Kirkus Reviews QR Code
PRISONERS OF THE NORTH by Pierre Berton

PRISONERS OF THE NORTH

by Pierre Berton

Pub Date: Jan. 28th, 2005
ISBN: 0-7867-1507-3

Veteran Canadian author Berton portrays five intrepid folk enthralled by the call of the Arctic.

Himself a native son of the Yukon Territory, the author begins with Joe Boyle, a speculator at the time of the Gold Rush. While others staked small individual claims, Boyle got the timber and water rights to an eight-mile swathe of land; with these he was able to create a hydroelectric plant to power the monstrously huge dredges that made him, for a time, fabulously wealthy. In a stranger-than-fiction twist, he later swashbuckled across revolution-torn Russia and landed in Romania, where the “King of the Klondike” became an intimate of real royalty, that country’s Queen Marie.
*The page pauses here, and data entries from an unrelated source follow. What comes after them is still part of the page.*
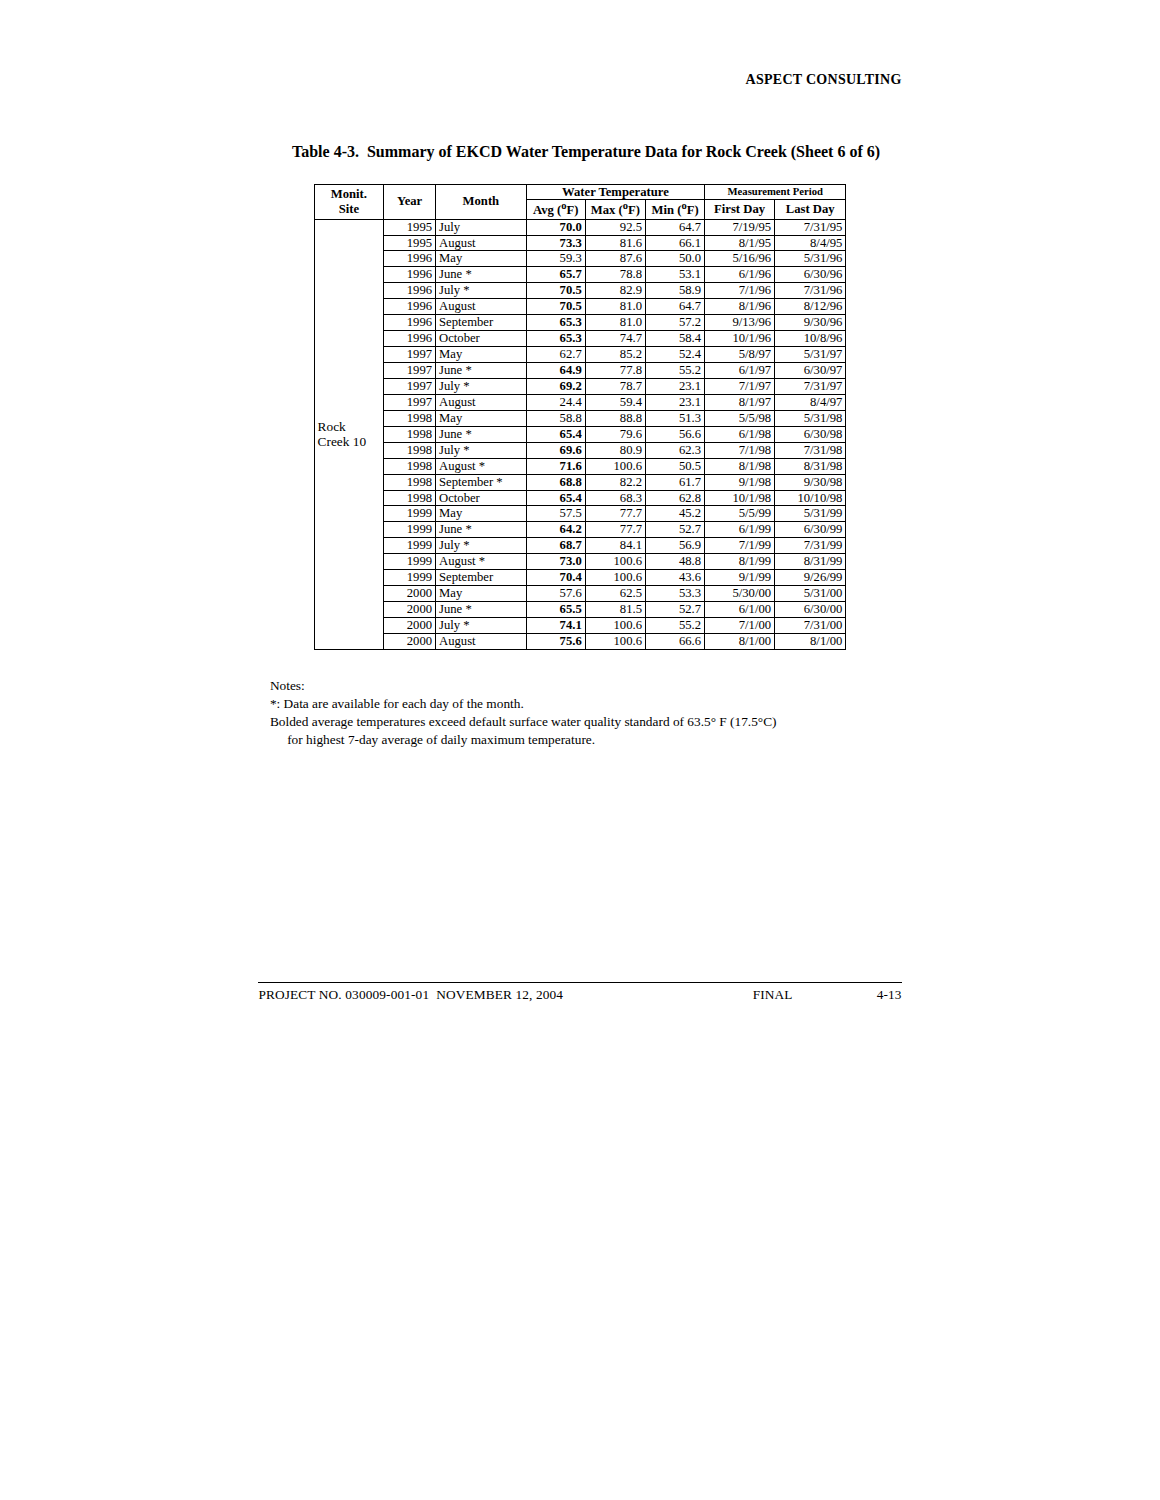ASPECT CONSULTING
Table 4-3. Summary of EKCD Water Temperature Data for Rock Creek (Sheet 6 of 6)
| Monit. Site | Year | Month | Water Temperature | Measurement Period |
| --- | --- | --- | --- | --- |
| Avg ( o F) | Max ( o F) | Min ( o F) | First Day | Last Day |
| Rock Creek 10 | 1995 | July | 70.0 | 92.5 | 64.7 | 7/19/95 | 7/31/95 |
| 1995 | August | 73.3 | 81.6 | 66.1 | 8/1/95 | 8/4/95 |
| 1996 | May | 59.3 | 87.6 | 50.0 | 5/16/96 | 5/31/96 |
| 1996 | June * | 65.7 | 78.8 | 53.1 | 6/1/96 | 6/30/96 |
| 1996 | July * | 70.5 | 82.9 | 58.9 | 7/1/96 | 7/31/96 |
| 1996 | August | 70.5 | 81.0 | 64.7 | 8/1/96 | 8/12/96 |
| 1996 | September | 65.3 | 81.0 | 57.2 | 9/13/96 | 9/30/96 |
| 1996 | October | 65.3 | 74.7 | 58.4 | 10/1/96 | 10/8/96 |
| 1997 | May | 62.7 | 85.2 | 52.4 | 5/8/97 | 5/31/97 |
| 1997 | June * | 64.9 | 77.8 | 55.2 | 6/1/97 | 6/30/97 |
| 1997 | July * | 69.2 | 78.7 | 23.1 | 7/1/97 | 7/31/97 |
| 1997 | August | 24.4 | 59.4 | 23.1 | 8/1/97 | 8/4/97 |
| 1998 | May | 58.8 | 88.8 | 51.3 | 5/5/98 | 5/31/98 |
| 1998 | June * | 65.4 | 79.6 | 56.6 | 6/1/98 | 6/30/98 |
| 1998 | July * | 69.6 | 80.9 | 62.3 | 7/1/98 | 7/31/98 |
| 1998 | August * | 71.6 | 100.6 | 50.5 | 8/1/98 | 8/31/98 |
| 1998 | September * | 68.8 | 82.2 | 61.7 | 9/1/98 | 9/30/98 |
| 1998 | October | 65.4 | 68.3 | 62.8 | 10/1/98 | 10/10/98 |
| 1999 | May | 57.5 | 77.7 | 45.2 | 5/5/99 | 5/31/99 |
| 1999 | June * | 64.2 | 77.7 | 52.7 | 6/1/99 | 6/30/99 |
| 1999 | July * | 68.7 | 84.1 | 56.9 | 7/1/99 | 7/31/99 |
| 1999 | August * | 73.0 | 100.6 | 48.8 | 8/1/99 | 8/31/99 |
| 1999 | September | 70.4 | 100.6 | 43.6 | 9/1/99 | 9/26/99 |
| 2000 | May | 57.6 | 62.5 | 53.3 | 5/30/00 | 5/31/00 |
| 2000 | June * | 65.5 | 81.5 | 52.7 | 6/1/00 | 6/30/00 |
| 2000 | July * | 74.1 | 100.6 | 55.2 | 7/1/00 | 7/31/00 |
| 2000 | August | 75.6 | 100.6 | 66.6 | 8/1/00 | 8/1/00 |
Notes:
*: Data are available for each day of the month.
Bolded average temperatures exceed default surface water quality standard of 63.5° F (17.5°C)
for highest 7-day average of daily maximum temperature.
PROJECT NO. 030009-001-01 NOVEMBER 12, 2004
FINAL
4-13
The second essay concerns Vilhjalmur Steffansson, “the last of the old-time Arctic explorers,” who made monumental northern peregrinations before tarnishing his reputation by claiming to have discovered “Blond Eskimos.” Then comes Lady Jane Franklin, who campaigned tirelessly to have her husband, Sir John Franklin, declared the discoverer of the Northwest Passage—daunted not in the least by lack of evidence for this claim. Next onstage is John Hornby, a fanatical loner who drifted about above the treeline on Canada’s inhospitable Barren Ground; his pathological refusal to plan ahead resulted in the deaths from starvation of himself, a companion, and his 17-year-old second cousin. Finally, Berton presents Robert Service, the Kiplingesque bard of the north who immortalized the rough life in “The Shooting of Dan McGrew.” Of his most famous work, Service said simply, “I loathe it. I was sick of it the moment I finished writing it.”

The links among these diverse personalities are barely discernible, but Breton’s enthusiasm is contagious: his heroes and lunatics make for fascinating reading.